To avoid the worst-case scenario, the Serbian government initiated urgent restructuring of NIS ownership. The U.S. demand is clear: a complete withdrawal of Russian capital from the company. Vučić set a 50-day deadline (from November 2025) for Russian shareholders to sell their stake; otherwise, the state announced it would take over operational control and potentially buy out the Russian share. NIS placed the refinery in “hot standby”—temporary shutdown with the ability to restart quickly once a new oil supplier is secured. During the winter, Serbia has been urgently seeking alternative crude oil and fuel suppliers, relying on additional imports to avoid shortages.

Outlook for 2026:
The NIS situation represents both a turning point and an opportunity for Serbia. If the Russian stake is successfully sold (to domestic or Western investors) and NIS is removed from the sanctions list, Serbia could stabilize supplies and avoid an energy crisis. In the long term, this could open the door to refinery modernization with Western partners and reduce dependence on a single source. Strengthening energy ties with the EU could also bring investments in renewables and storage capacity.

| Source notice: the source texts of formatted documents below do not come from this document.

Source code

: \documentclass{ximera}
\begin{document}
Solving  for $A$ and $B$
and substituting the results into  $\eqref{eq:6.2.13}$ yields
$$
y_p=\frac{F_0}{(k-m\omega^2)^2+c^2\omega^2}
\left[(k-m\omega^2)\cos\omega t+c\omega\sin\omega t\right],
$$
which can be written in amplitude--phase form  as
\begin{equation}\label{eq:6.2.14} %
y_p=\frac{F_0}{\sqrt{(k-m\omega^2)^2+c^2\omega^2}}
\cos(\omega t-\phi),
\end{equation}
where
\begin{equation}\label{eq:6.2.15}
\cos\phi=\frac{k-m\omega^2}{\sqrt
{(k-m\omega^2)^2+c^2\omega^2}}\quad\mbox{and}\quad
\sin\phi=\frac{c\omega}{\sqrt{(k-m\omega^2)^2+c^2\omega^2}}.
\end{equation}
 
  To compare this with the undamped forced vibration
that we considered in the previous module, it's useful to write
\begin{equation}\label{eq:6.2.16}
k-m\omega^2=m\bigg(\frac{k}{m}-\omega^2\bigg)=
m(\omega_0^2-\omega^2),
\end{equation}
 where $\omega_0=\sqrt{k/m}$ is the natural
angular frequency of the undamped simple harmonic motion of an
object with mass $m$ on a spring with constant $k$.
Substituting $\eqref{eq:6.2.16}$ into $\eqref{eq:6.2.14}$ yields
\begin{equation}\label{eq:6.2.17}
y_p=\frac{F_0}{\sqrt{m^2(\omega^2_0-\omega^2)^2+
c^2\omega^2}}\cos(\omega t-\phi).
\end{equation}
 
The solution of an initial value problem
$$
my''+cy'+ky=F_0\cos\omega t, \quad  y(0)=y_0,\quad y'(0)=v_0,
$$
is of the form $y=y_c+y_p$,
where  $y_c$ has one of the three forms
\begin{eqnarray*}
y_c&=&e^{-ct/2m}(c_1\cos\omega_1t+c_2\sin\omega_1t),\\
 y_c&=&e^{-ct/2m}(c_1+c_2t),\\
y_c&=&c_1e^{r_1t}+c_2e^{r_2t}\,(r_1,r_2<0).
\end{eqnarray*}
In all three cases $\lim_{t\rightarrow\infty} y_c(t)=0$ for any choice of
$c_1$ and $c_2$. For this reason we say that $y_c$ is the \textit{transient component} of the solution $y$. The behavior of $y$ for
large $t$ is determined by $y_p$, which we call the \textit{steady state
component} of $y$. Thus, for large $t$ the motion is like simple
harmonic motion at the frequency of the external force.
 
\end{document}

However, challenges are significant: finding a buyer for the Russian stake under political pressure and tight deadlines (February 2026) is difficult, and any delay increases the risk of fuel shortages and financial collapse of the company. Even after ownership changes, NIS will face market uncertainty—diversifying oil supply may require importing more expensive non-traditional blends or investing in logistics. In addition, Serbia will have to urgently seek alternatives to Russian gas in the long run, as its near-total reliance on the TurkStream pipeline leaves the country vulnerable. In 2026, balancing between East and West becomes a necessity for Serbia: the outcome of the NIS case will determine whether sanctions turn into an opportunity for an energy shift, or into a prolonged crisis weighing on the country’s business environment.

Conclusion

Globally, relations between the United States, Venezuela, Iran, and Serbia (through NIS) illustrate how geopolitics and economics are inseparably intertwined at the start of 2026. Sanctions as an instrument of power have created new alliances: Tehran and Caracas have drawn closer to each other (and to Beijing) in search of an exit from isolation, while Belgrade has been forced to redefine its energy direction under transatlantic pressure. Yet within all these challenges, opportunities are also emerging. Venezuela gains a chance for economic recovery through controlled reopening to the world, Iran sustains its financial pulse by selling oil to energy-hungry Asian markets, and Serbia can strengthen its long-term energy security through diversification. For the United States, 2026 will be a year of attempting to prove that strategic sanctions can achieve political goals without causing lasting economic damage to the global system. Each actor will face a test of resilience—but also the possibility of turning challenges into opportunities, whether by changing course or strengthening their position in the new mosaic of global relations.